BEAR WITH ME.
I “see” a lot of similarities between Whistling Straits, the site of the final major of the 2010 season — this week’s PGA Championship — and Chambers Bay, site of the upcoming U.S. Amateur.
I’ve never set foot in Wisconsin, but I have played the course numerous times on the most recent PGA Tour video game and I played Chambers Bay as part of a media junket in June.
I also remember watching Vijay Singh methodically putt his way to a win there in the 2004 PGA Championship.
They are similar Scottish-style links courses with waterside settings, Whistling Strait on Lake Michigan and Chambers on Puget Sound.
Both tracts were repurposed from its former lives as an abandoned anti-aircraft testing range (Whistling Straits) and a former sand and gravel pit (Chambers Bay).
Whistling Straits’ builders did have to truck in the sand needed to create the same Scottish-links feel that came naturally to Chambers Bay’s designers.
I hadn’t played on a course with greens as large or with as much contour as Chambers Bay.
Two-putting was a victory for me on many of the holes.
Whistling Strait also has big targets with lots of undulation.
TV coverage of the PGA Championship will be split between TNT and CBS starting Thursday at at 8 a.m.
The U.S. Amateur begins Aug. 23, with later round play running Aug. 27-29.
Tickets are still available and range from $65 for the whole week to $25 for single-day passes.
For more information, visit www.2010usamateur.com.
Get in the game
The $500,000 Hole-in-One Challenge started last Friday at three area courses.
The event — a fundraiser for the Port Angeles Regional Chamber of Commerce and the Olympic Medical Center Foundation — gives participants a shot at banking $500,000 offered by 7 Cedars Casino, Elwha River Casino, MV Coho ferry and First Federal.
The competition is open Fridays and Saturdays until Saturday, Sept. 4 at Cedars at Dungeness, SunLand and SkyRidge golf courses in Sequim, and Peninsula Golf Club in Port Angeles.
The final event will be held at Peninsula on Sept. 10.
Businesses and nonprofit organizations are welcome to volunteer as a group, with three to four people needed at a time from 11 a.m. to 5 p.m. (unless otherwise specified).
Promotional materials can be set up and giveaways conducted during the event by the volunteer groups.

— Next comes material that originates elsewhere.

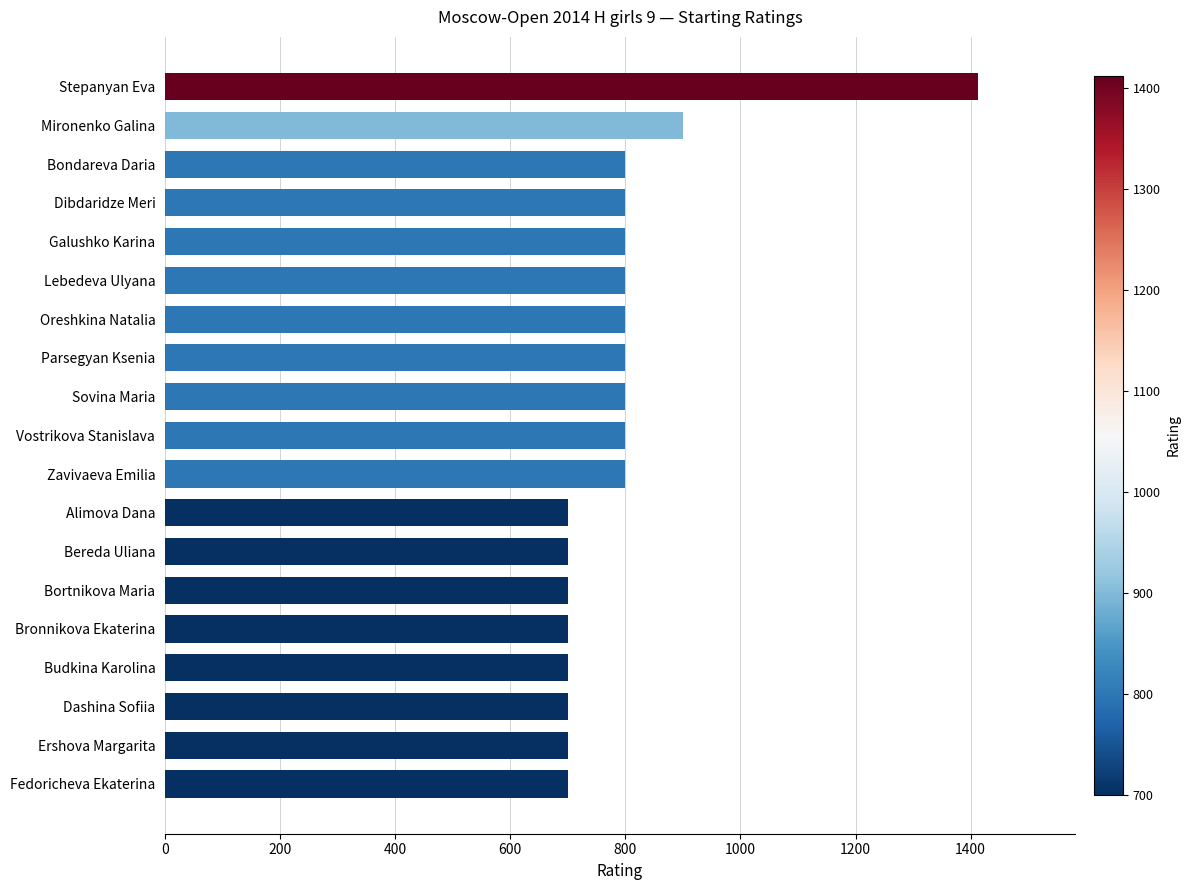

How many values are below 800?

8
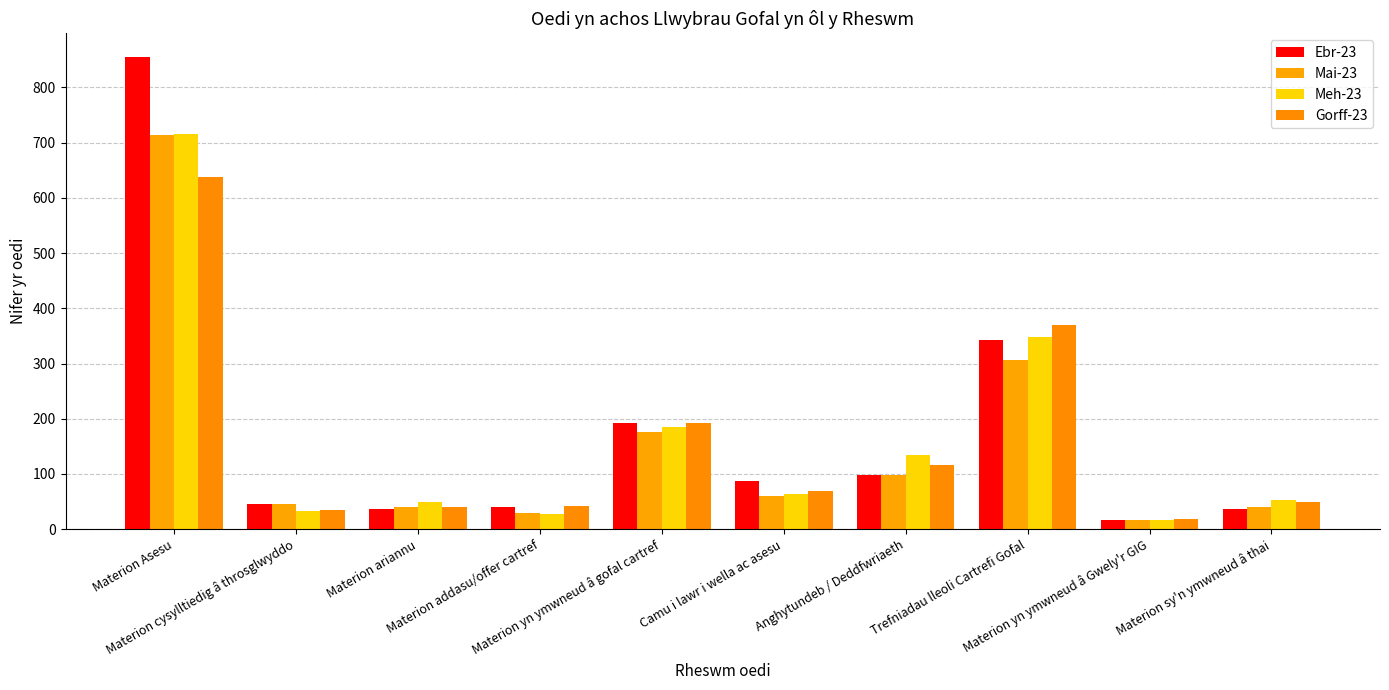

What is the spread (max minus min) of values at Trefniadau lleoli Cartrefi Gofal?

63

For more information, call Russ Veenema at 360-452-2363 (ext. 13) or e-mail russ@portangeles.org.
SunLand golf camp
SunLand will hold a junior golf camp for children ages 4-18 from 11 a.m. to 1 p.m. on Aug. 16-19.
Cost is $65 per student.
For more information, contact the pro shop at 360-683-6800.
Big Blue benefit
The Chimacum Big Blue Booster Club will hold its Penny Creek Invitational at Discovery Bay Golf Club on Sept. 11.
Proceeds benefit Cowboys athletics.
The four-person scramble begins with registration at noon. Play kicks off at 1 p.m.
Cost is $100 per person with greens fee, a boxed lunch and a dinner-and-drinks coupon thrown in.
The event will include a long-drive competition, KP’s, team prizes, raffle prizes, mulligans and “buy-a-drive.”
Event sponsorship is available
For more information, call Sabrina Hathaway at 360-437-9653 or 360-531-0461, or e-mail hathaway@cablespeed.com.
Soroptimist scramble
Soroptimist of Port Townsend/East Jefferson County will hold its Scramble for Service golf tournament at Discovery Bay Golf Club on Aug. 21.
The tournament benefits foster families.
The mixed scramble will have divisions, including a high school group.
Cost for the tournament is $275 for a foursome, which includes cart, appetizers and lunch. The price for a single is $75.
Registration begins at 11:30 a.m. with the tourney starting at 1 p.m.
Players will have the chance to compete for a $15,000 hole-in-one prize.
Registration forms are available at www.soroptimistpt.org/golf.htm or by phone at 360-379-1602.
Hoops scramble
SkyRidge Golf Course will hold a four-man, 18-hole scramble benefit for Sequim girls basketball at 11 a.m. on Aug. 28.
Cost is $40 per person, with carts an optional $20 and lunch $5 more.
There’s no need to pre-register. Just show up on time to play.
I’ll have more on this one next week.
Nine-holes are plenty
I get tired after walking nine holes and am pooped after a full 18, so an article extolling the virtue of nine-hole courses is right up my alley.
Look for it at http://tinyurl.com/24k2qw4.
Peninsula residents are lucky to have two such courses in the stalwart Port Townsend Golf Course and the links-style SkyRidge Golf Course in Sequim.
They are two of the SDLq4,441 nine-hole golf courses left in the United States, a figure that represents 28 percent of all courses,”according to the National Golf Foundation.
Whether you like playing nine or 18 at a time, keep patronizing our local courses!